--- Action item ---
Print the whole listing below exactly as given, pictures excluded.

--- Records for processing ---

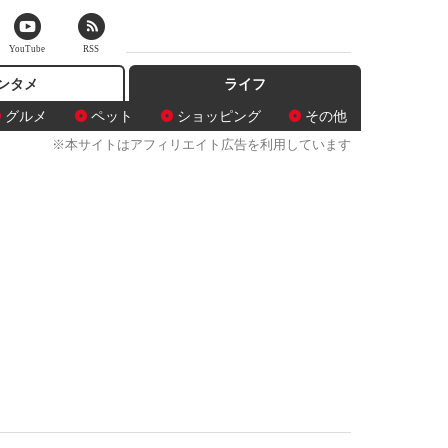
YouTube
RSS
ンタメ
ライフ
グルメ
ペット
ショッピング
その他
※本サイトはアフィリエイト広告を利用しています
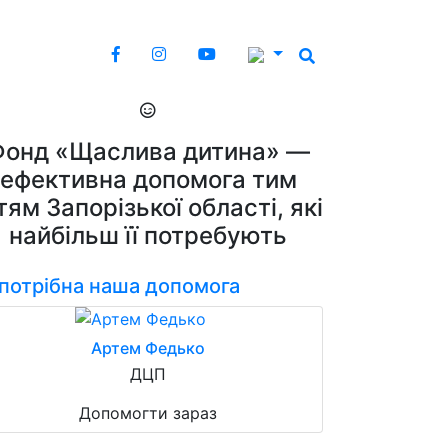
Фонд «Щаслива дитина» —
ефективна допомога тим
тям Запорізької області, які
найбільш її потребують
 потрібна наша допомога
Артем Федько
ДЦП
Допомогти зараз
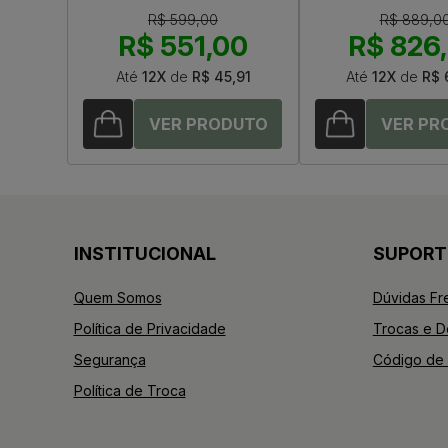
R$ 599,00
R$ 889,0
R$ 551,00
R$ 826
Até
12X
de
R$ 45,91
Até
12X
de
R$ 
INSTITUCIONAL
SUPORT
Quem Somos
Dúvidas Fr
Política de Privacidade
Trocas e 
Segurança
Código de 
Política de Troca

--- Your solution ---
YouTube
RSS
ンタメ
ライフ
グルメ
ペット
ショッピング
その他
※本サイトはアフィリエイト広告を利用しています
Фонд «Щаслива дитина» —
ефективна допомога тим
тям Запорізької області, які
найбільш її потребують
 потрібна наша допомога
Артем Федько
ДЦП
Допомогти зараз
R$ 599,00
R$ 889,0
R$ 551,00
R$ 826
Até
12X
de
R$ 45,91
Até
12X
de
R$ 
INSTITUCIONAL
SUPORT
Quem Somos
Dúvidas Fr
Política de Privacidade
Trocas e 
Segurança
Código de 
Política de Troca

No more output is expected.